La Procura, rappresentata dall’aggiunta Letizia Mannella e dalla pm Alessia Menegazzo, ha sottolineato la gravità del caso durante la requisitoria. La pm Menegazzo ha dichiarato: “Abbiamo lavorato con tutte le nostre forze per dare giustizia anche alla sua famiglia”, aggiungendo che era fondamentale porre l’attenzione sulla vittima: “Era giusto parlare di Giulia e non solo dell’imputato.”
La difesa, rappresentata dall’avvocata Giulia Geradini, ha cercato di attenuare le responsabilità dell’imputato, sostenendo che Impagnatiello stia già vivendo una condanna morale: “Alessandro Impagnatiello la sua condanna a vita ce l’ha già. Una pena all’ergastolo o ventiquattro anni al momento per lui non cambia molto.” Tuttavia, la perizia psichiatrica disposta dalla presidente della Corte d’Assise, Antonella Bertoja, ha stabilito che al momento del fatto l’imputato era pienamente capace di intendere e di volere. Gli esperti incaricati, lo psichiatra forense Pietro Ciliberti e il medico legale Gabriele Rocca, hanno concluso che non vi erano elementi per riconoscere un vizio parziale o totale di mente.
Nonostante ciò, i consulenti della difesa hanno presentato un quadro clinico diverso. Secondo lo psichiatra Raniero Rossetti, Impagnatiello soffrirebbe di un forte disturbo di personalità narcisistica e ossessiva, caratterizzato da tratti di “mascolinità patologica”. Rossetti ha descritto l’imputato come una persona che si percepiva come “lo scacchista che tiene sotto controllo tutte le sue pedine.” Durante il periodo antecedente al delitto, Impagnatiello intratteneva una relazione parallela con una collega, a cui avrebbe mentito ripetutamente affermando di non vivere più con Giulia e che non fosse lui il padre del bambino.
Le dinamiche della tragica sera del 27 maggio sono state ricostruite dettagliatamente durante il processo. Dalle indagini è emerso che l’imputato avrebbe pianificato l’omicidio con estrema freddezza. Dopo aver accoltellato ripetutamente Giulia, avrebbe tentato due volte di distruggere il corpo con il fuoco senza successo. Infine, avrebbe nascosto il cadavere in un sacco dei rifiuti e lo avrebbe lasciato in una zona isolata poco distante dalla loro abitazione.

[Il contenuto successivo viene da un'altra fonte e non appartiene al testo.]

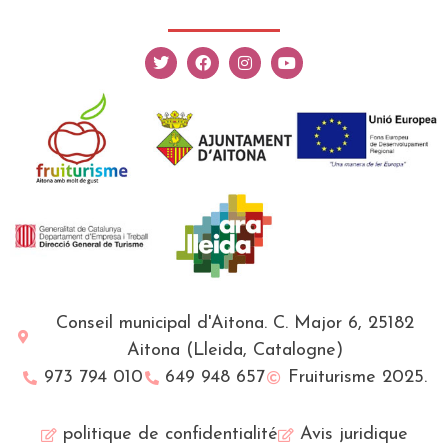
Conseil municipal d'Aitona. C. Major 6, 25182
Aitona (Lleida, Catalogne)
973 794 010
649 948 657
Fruiturisme 2025.
English (UK)
politique de confidentialité
Avis juridique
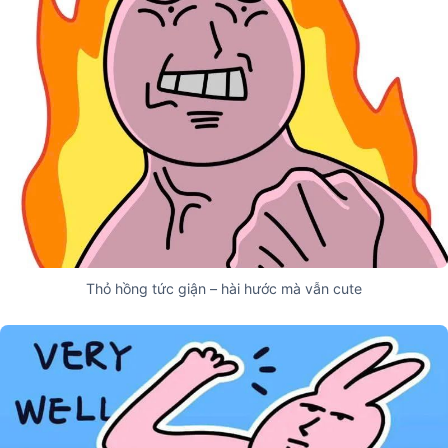
Thỏ hồng tức giận – hài hước mà vẫn cute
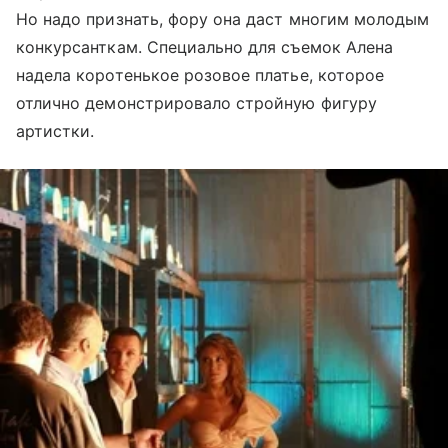
Но надо признать, фору она даст многим молодым
конкурсанткам. Специально для съемок Алена
надела коротенькое розовое платье, которое
отлично демонстрировало стройную фигуру
артистки.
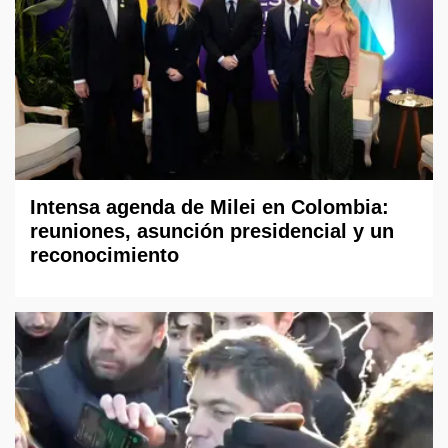
Intensa agenda de Milei en Colombia:
reuniones, asunción presidencial y un
reconocimiento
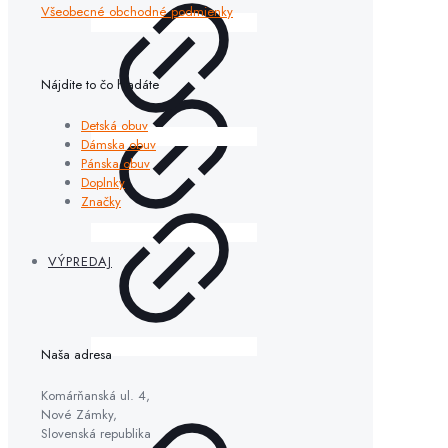
Všeobecné obchodné podmienky
Nájdite to čo hľadáte
Detská obuv
Dámska obuv
Pánska obuv
Doplnky
Značky
VÝPREDAJ
Naša adresa
Komárňanská ul. 4,
Nové Zámky,
Slovenská republika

Un ulteriore elemento inquietante emerso durante le indagini riguarda l’utilizzo del veleno per topi. Gli esami tossicologici hanno rivelato tracce della sostanza sia nel sangue della vittima sia nei capelli del feto. Questo dettaglio ha aggravato ulteriormente la posizione dell’imputato, suggerendo una premeditazione che si sarebbe protratta per mesi.

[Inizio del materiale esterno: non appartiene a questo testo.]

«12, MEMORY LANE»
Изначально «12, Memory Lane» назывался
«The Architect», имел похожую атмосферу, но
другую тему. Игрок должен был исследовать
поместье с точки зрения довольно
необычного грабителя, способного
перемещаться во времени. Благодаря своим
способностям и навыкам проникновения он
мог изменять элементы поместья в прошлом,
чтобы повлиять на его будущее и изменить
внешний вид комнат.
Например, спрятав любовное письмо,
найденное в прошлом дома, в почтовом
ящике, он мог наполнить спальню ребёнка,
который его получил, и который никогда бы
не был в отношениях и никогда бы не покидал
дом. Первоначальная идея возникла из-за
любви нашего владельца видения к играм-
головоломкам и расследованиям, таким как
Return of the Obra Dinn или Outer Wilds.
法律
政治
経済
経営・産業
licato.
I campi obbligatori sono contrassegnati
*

La comunità locale e nazionale segue con attenzione il caso, che è diventato simbolo della lotta contro la violenza sulle donne. La sentenza attesa oggi rappresenta un momento cruciale non solo per la famiglia di Giulia Tramontano, ma anche per tutte le persone che chiedono giustizia in casi simili. La giornata internazionale contro la violenza sulle donne rende ancora più significativo questo passaggio giudiziario.

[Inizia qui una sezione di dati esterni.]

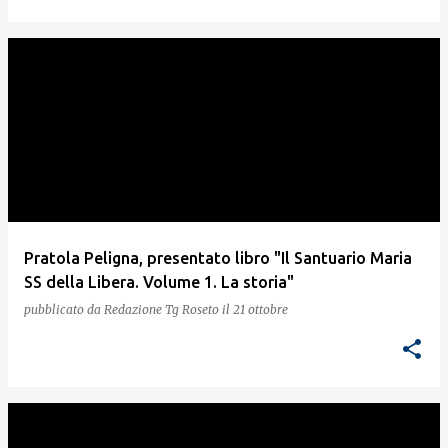
Pratola Peligna, presentato libro "Il Santuario Maria
SS della Libera. Volume 1. La storia"
pubblicato da
Redazione Tg Roseto
il
21 ottobre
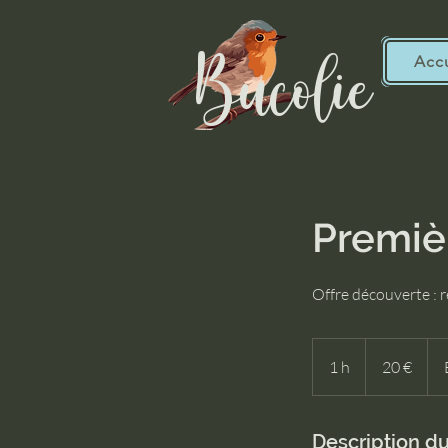
Bucolie
Accu
Premiè
Offre découverte : 
20
euros
1 h
1
20 €
Description du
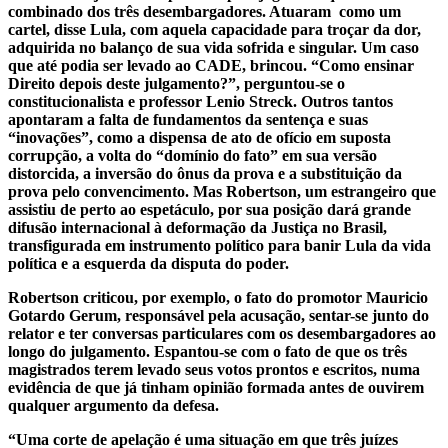
combinado dos três desembargadores. Atuaram como um
cartel, disse Lula, com aquela capacidade para troçar da dor,
adquirida no balanço de sua vida sofrida e singular. Um caso
que até podia ser levado ao CADE, brincou. “Como ensinar
Direito depois deste julgamento?”, perguntou-se o
constitucionalista e professor Lenio Streck. Outros tantos
apontaram a falta de fundamentos da sentença e suas
“inovações”, como a dispensa de ato de ofício em suposta
corrupção, a volta do “domínio do fato” em sua versão
distorcida, a inversão do ônus da prova e a substituição da
prova pelo convencimento. Mas Robertson, um estrangeiro que
assistiu de perto ao espetáculo, por sua posição dará grande
difusão internacional à deformação da Justiça no Brasil,
transfigurada em instrumento político para banir Lula da vida
política e a esquerda da disputa do poder.
Robertson criticou, por exemplo, o fato do promotor Mauricio
Gotardo Gerum, responsável pela acusação, sentar-se junto do
relator e ter conversas particulares com os desembargadores ao
longo do julgamento. Espantou-se com o fato de que os três
magistrados terem levado seus votos prontos e escritos, numa
evidência de que já tinham opinião formada antes de ouvirem
qualquer argumento da defesa.
“Uma corte de apelação é uma situação em que três juízes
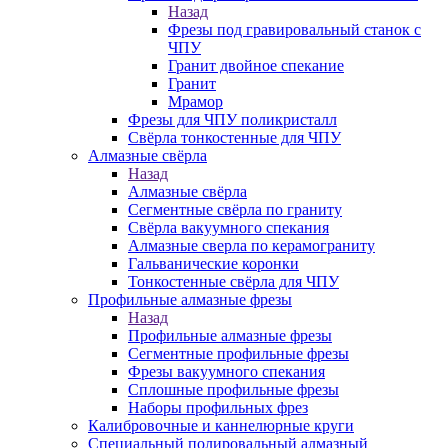
Назад
Фрезы под гравировальный станок с
ЧПУ
Гранит двойное спекание
Гранит
Мрамор
Фрезы для ЧПУ поликристалл
Свёрла тонкостенные для ЧПУ
Алмазные свёрла
Назад
Алмазные свёрла
Сегментные свёрла по граниту
Свёрла вакуумного спекания
Алмазные сверла по керамограниту
Гальванические коронки
Тонкостенные свёрла для ЧПУ
Профильные алмазные фрезы
Назад
Профильные алмазные фрезы
Сегментные профильные фрезы
Фрезы вакуумного спекания
Сплошные профильные фрезы
Наборы профильных фрез
Калибровочные и каннелюрные круги
Специальный полировальный алмазный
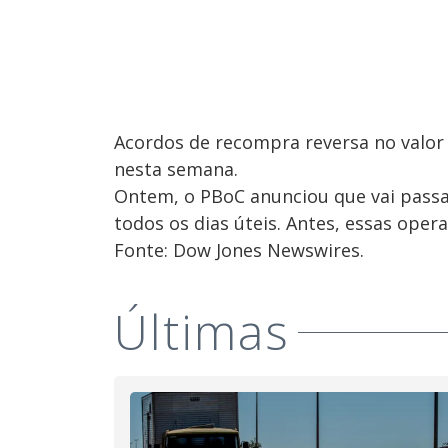
Acordos de recompra reversa no valor 
nesta semana.
Ontem, o PBoC anunciou que vai pass
todos os dias úteis. Antes, essas ope
Fonte: Dow Jones Newswires.
Últimas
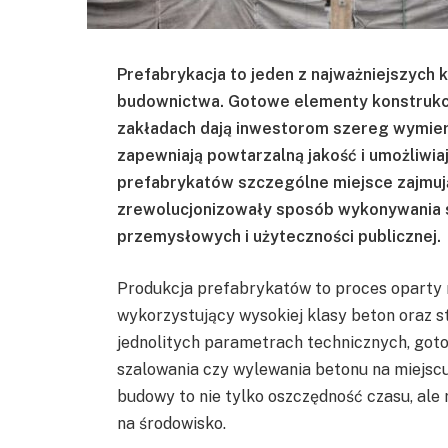
Prefabrykacja to jeden z najważniejszyc
budownictwa. Gotowe elementy konstruk
zakładach dają inwestorom szereg wymierny
zapewniają powtarzalną jakość i umożliwi
prefabrykatów szczególne miejsce zajmuj
zrewolucjonizowały sposób wykonywania 
przemysłowych i użyteczności publicznej.
Produkcja prefabrykatów to proces oparty n
wykorzystujący wysokiej klasy beton oraz s
jednolitych parametrach technicznych, go
szalowania czy wylewania betonu na miejsc
budowy to nie tylko oszczędność czasu, ale
na środowisko.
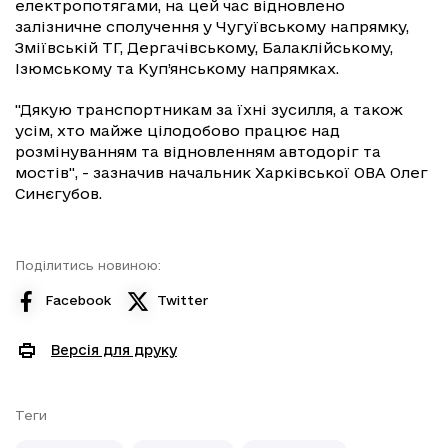
електропотягами, на цей час відновлено
залізничне сполучення у Чугуївському напрямку,
Зміївській ТГ, Дергачівському, Балаклійському,
Ізюмському та Куп’янському напрямках.
"Дякую транспортникам за їхні зусилля, а також
усім, хто майже цілодобово працює над
розмінуванням та відновленням автодоріг та
мостів", - зазначив начальник Харківської ОВА Олег
Синєгубов.
Поділитись новиною:
Facebook
Twitter
Версія для друку
Теги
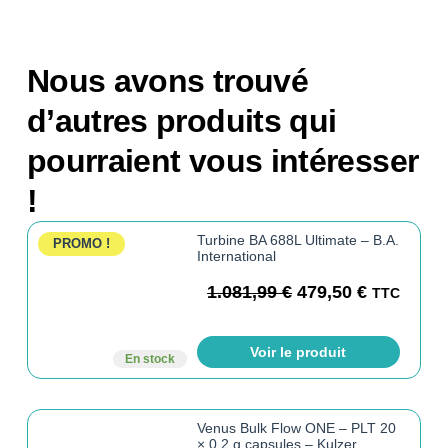
Nous avons trouvé
d’autres produits qui
pourraient vous intéresser
!
Turbine BA 688L Ultimate – B.A.
PROMO !
International
1.081,99
€
479,50
€
TTC
Voir le produit
En stock
Venus Bulk Flow ONE – PLT 20
× 0,2 g capsules – Kulzer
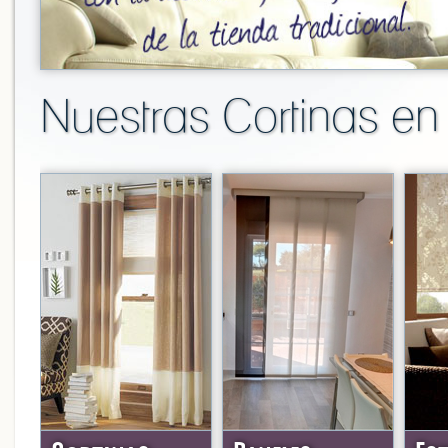
Nuestras Cortinas en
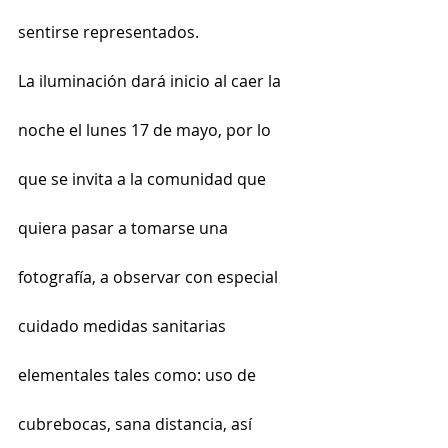
sentirse representados.
La iluminación dará inicio al caer la 
noche el lunes 17 de mayo, por lo 
que se invita a la comunidad que 
quiera pasar a tomarse una 
fotografía, a observar con especial 
cuidado medidas sanitarias 
elementales tales como: uso de 
cubrebocas, sana distancia, así 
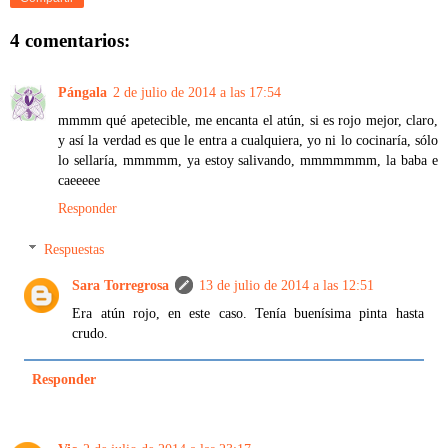
4 comentarios:
Pángala
2 de julio de 2014 a las 17:54
mmmm qué apetecible, me encanta el atún, si es rojo mejor, claro,
y así la verdad es que le entra a cualquiera, yo ni lo cocinaría, sólo
lo sellaría, mmmmm, ya estoy salivando, mmmmmmm, la baba e
caeeeee
Responder
Respuestas
Sara Torregrosa
13 de julio de 2014 a las 12:51
Era atún rojo, en este caso. Tenía buenísima pinta hasta
crudo.
Responder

Il dibattimento ha visto contrapporsi due visioni opposte: da un lato l’accusa, che ha chiesto la massima pena prevista dalla legge, e dall’altro la difesa, che ha cercato di evidenziare le fragilità psicologiche dell’imputato. Tuttavia, i giudici dovranno basarsi sui fatti emersi durante il processo e sulla perizia psichiatrica ufficiale, che ha escluso qualsiasi forma di incapacità mentale al momento del crimine.
La figura di Giulia Tramontano è stata al centro delle discussioni in aula. La pm Menegazzo ha sottolineato l’importanza di ricordare la vittima come persona e non solo come parte del processo giudiziario: “Era giusto parlare di Giulia e non solo dell’imputato.” Questo approccio mira a restituire dignità alla memoria della giovane donna e del bambino mai nato.